To make Bayesian Model Merging work in practice you have to go quite a lot beyond what the original paper describes. Some key observations:

  • Use BeamSearch to approximate [katex]P(Dataset|Model)[/katex]. The final grammatical model often has a polynomial complexity. However, when exploring possible models it is almost unavoidable to encounter Markov Models that contain cycles that cause an exponential computational complexity when calculating [katex]P(Dataset|Model)[/katex].
  • If a string already fits the model, simply increase the probabilities along the most likely path.
  • Compute all probabilities in log-space. This is much more numerically stable and it makes the Bayesian prior very cheap to compute.
  • Consider checking for model pruning opportunities. If two states are self-linking and link to each other, attempt to merge those two states.
  • Before merging the new sequence into the model, merge equivalent subsequent emissions together. This dramatically shortens the new sequence and therefore the number of merges to check.
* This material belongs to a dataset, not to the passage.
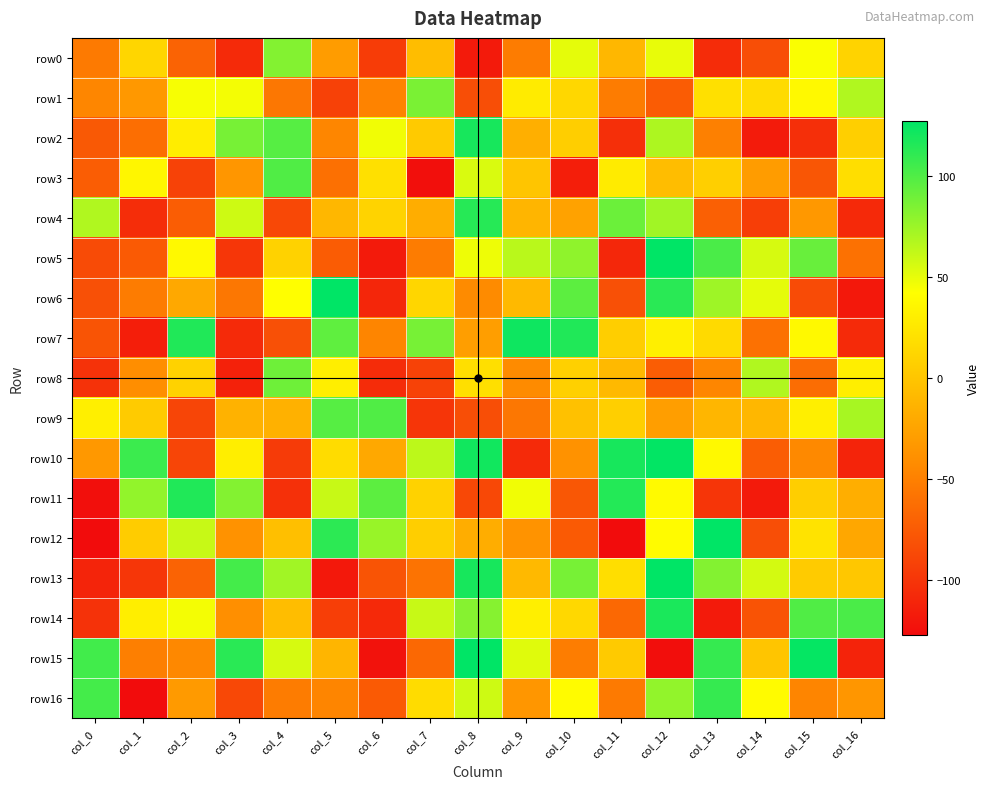

How many distinct data groups are displayed?

17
Together these optimizations bring the training time down from a couple of days to less than 5 minutes on 100 resource strings.

Running The Tool

The  udaru-anomaly-detection  tool is an experiment which is why there is no UI and the CLI is limited in terms of configuration.
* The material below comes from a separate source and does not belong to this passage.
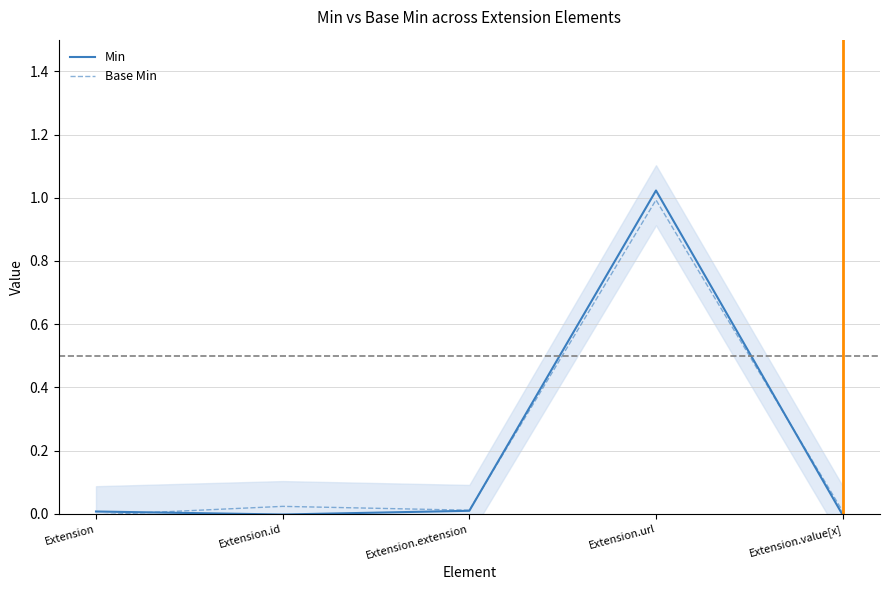

Between Extension and Extension.value[x], which series saw the biggest shift?

Base Min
To install the  udaru-anomaly-detection  tool, run:

Plain Text
git clone https://github.com/nearform/udaru-anomaly-detection
cd udaru-anomaly-detection
python3 setup.py develop

You can then set up Udaru with  Trail integration using the following code:

JavaScript
const TrailPlugin = require('@nearform/trail-hapi-plugin')
const UdaruPlugin = require('@nearform/udaru-hapi-plugin')
const { UdaruTrailHapiPlugin } = require('@nearform/udaru-trail')
const Hapi = require('hapi')

const server = Hapi.Server({port: 8080})

await this.server.register({plugin: UdaruPlugin})
await this.server.register({plugin: TrailPlugin})
await this.server.register({plugin: UdaruTrailHapiPlugin})

await this.server.start()

Alternatively, if you just want to try it out, you can insert some data into the  Trail  server. In this case you still need the Trail server but not the Udaru server. To start a stand alone Trail server use  npx run trail-hapi-server . With the Trail server running, you can insert some fake data with:

Plain Text
udaru-anomaly-detection --insert

It is then possible to train and test the model with:

Plain Text
udaru-anomaly-detection --train --from 2017-01-01 --to 2017-12-31 --modeldir=./cli_models
udaru-anomaly-detection --test --from 2018-01-01 --to 2018-12-31 --modeldir=./cli_models

Demo

Training:  Shows training on all observations between 2017-01-01 and 2017-12-31, there are 100 resource strings in this interval. The trained models are stored in ./cli_model. Training the length model and character distribution model is very fast. The grammatical model is much more expensive but still only takes about 3 minutes. It appears to hang a few times, especially at resource string number 47. This is because it contains a “-” character, which is not a part of the existing grammatical model. The training algorithm therefore has to work a lot to extend the grammatical model appropriately.